-- WHAT IS REQUIRED --
What lines of the data hold the string "能戴口罩就戴口罩"? Copy them all.

-- INFORMATION PROVIDED --
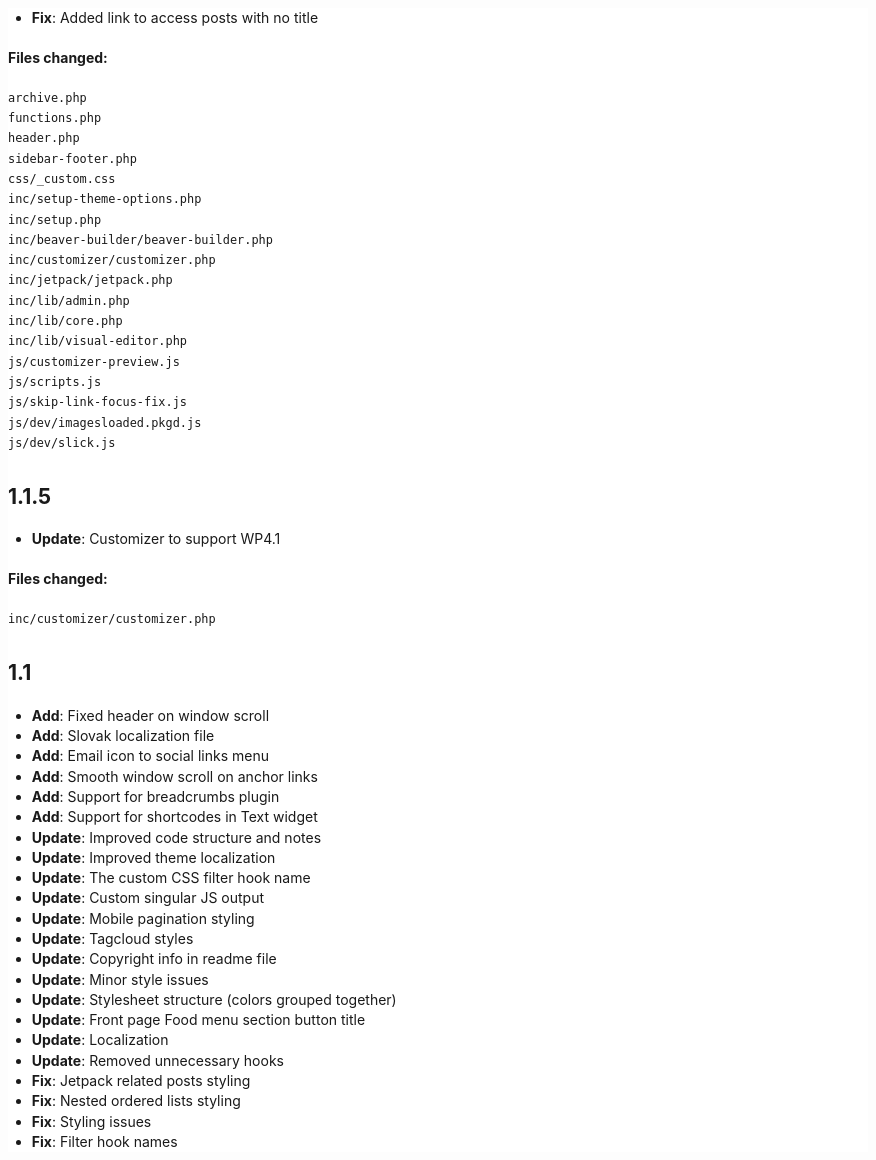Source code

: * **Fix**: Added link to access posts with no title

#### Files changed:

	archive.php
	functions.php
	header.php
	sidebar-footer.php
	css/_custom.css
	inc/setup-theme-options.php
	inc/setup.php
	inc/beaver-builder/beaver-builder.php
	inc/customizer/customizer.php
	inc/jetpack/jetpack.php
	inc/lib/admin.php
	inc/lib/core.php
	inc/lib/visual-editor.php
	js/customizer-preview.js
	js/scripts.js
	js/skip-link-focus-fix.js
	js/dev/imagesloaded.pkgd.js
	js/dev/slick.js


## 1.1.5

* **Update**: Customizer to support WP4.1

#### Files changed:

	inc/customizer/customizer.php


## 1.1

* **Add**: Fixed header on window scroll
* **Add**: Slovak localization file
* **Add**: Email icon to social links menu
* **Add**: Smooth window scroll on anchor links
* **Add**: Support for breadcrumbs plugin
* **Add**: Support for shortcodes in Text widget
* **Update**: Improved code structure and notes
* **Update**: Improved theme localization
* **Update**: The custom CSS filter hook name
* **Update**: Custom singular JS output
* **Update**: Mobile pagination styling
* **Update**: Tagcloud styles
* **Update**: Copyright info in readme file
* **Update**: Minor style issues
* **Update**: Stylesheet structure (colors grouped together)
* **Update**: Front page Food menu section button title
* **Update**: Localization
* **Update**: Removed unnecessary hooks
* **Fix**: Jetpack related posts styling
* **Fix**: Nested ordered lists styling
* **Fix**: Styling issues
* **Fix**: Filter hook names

==

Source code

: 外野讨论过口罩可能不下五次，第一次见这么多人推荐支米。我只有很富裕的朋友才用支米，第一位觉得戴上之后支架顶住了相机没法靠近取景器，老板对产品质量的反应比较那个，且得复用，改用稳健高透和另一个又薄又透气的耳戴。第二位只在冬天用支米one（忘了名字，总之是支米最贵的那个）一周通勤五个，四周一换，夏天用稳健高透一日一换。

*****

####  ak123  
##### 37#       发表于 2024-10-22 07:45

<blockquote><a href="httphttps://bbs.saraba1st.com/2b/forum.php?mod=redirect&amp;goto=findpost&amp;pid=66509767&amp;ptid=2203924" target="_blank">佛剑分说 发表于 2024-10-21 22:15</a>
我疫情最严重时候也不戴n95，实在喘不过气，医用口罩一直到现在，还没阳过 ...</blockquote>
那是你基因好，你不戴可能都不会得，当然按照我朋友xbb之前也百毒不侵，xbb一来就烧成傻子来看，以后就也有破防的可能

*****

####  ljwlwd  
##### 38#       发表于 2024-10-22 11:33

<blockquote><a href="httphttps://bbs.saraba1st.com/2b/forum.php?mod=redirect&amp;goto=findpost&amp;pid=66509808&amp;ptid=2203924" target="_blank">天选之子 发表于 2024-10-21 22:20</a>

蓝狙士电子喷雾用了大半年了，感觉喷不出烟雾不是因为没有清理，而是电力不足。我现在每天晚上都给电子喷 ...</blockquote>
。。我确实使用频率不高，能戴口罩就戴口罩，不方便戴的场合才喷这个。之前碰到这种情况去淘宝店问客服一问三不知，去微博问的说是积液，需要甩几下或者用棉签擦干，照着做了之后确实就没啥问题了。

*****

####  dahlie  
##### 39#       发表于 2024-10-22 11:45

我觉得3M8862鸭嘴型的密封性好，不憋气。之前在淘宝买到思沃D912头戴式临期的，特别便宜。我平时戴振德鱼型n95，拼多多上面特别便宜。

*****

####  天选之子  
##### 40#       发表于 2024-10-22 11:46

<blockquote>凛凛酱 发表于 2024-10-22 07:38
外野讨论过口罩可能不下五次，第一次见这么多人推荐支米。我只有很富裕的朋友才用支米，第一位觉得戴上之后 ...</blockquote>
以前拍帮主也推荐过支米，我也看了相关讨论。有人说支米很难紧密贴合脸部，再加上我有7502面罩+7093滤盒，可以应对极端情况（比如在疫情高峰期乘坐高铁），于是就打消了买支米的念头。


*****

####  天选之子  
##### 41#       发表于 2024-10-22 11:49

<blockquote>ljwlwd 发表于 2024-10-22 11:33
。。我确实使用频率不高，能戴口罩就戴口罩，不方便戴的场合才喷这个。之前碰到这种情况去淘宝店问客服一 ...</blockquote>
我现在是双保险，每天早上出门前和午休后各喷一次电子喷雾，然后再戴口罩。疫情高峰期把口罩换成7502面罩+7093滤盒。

--

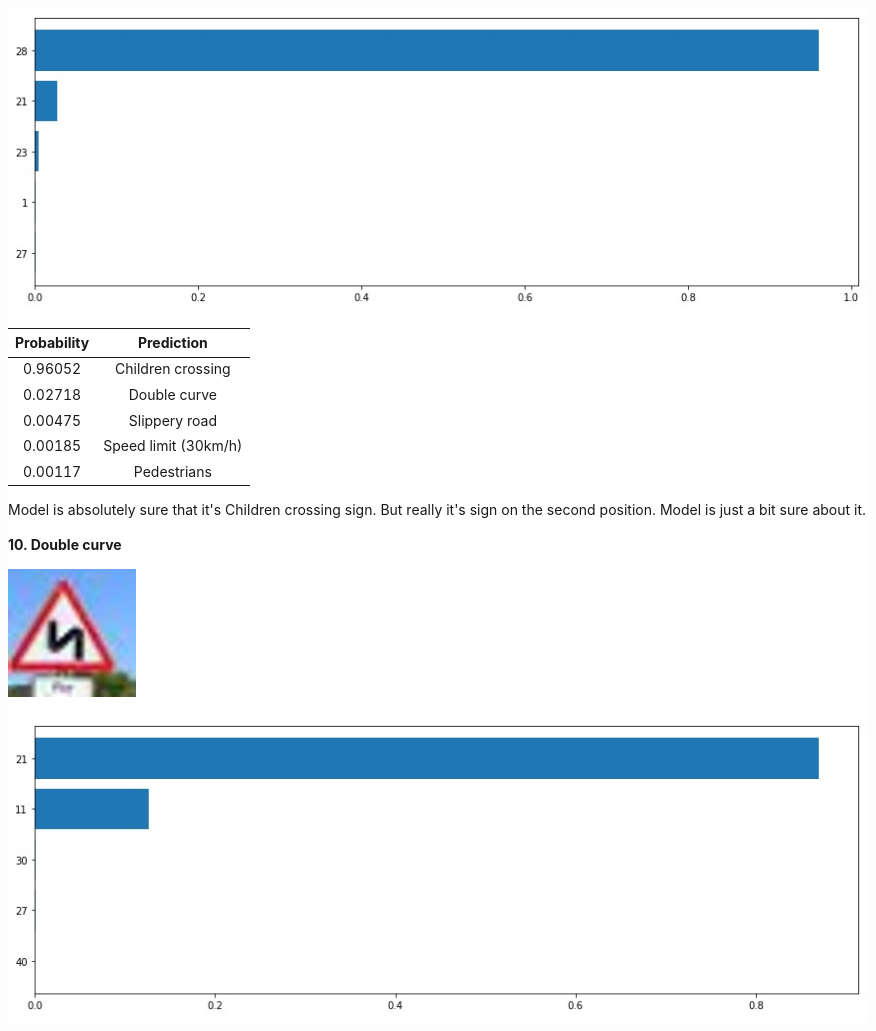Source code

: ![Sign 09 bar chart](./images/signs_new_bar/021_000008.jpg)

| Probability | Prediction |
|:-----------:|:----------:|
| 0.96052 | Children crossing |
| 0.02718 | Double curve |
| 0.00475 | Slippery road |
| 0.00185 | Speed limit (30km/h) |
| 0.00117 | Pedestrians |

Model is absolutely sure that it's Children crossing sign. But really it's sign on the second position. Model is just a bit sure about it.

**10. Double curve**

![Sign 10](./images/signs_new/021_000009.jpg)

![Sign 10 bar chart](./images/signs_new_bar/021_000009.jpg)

-- TASK OUTPUT --
。。我确实使用频率不高，能戴口罩就戴口罩，不方便戴的场合才喷这个。之前碰到这种情况去淘宝店问客服一问三不知，去微博问的说是积液，需要甩几下或者用棉签擦干，照着做了之后确实就没啥问题了。
。。我确实使用频率不高，能戴口罩就戴口罩，不方便戴的场合才喷这个。之前碰到这种情况去淘宝店问客服一 ...</blockquote>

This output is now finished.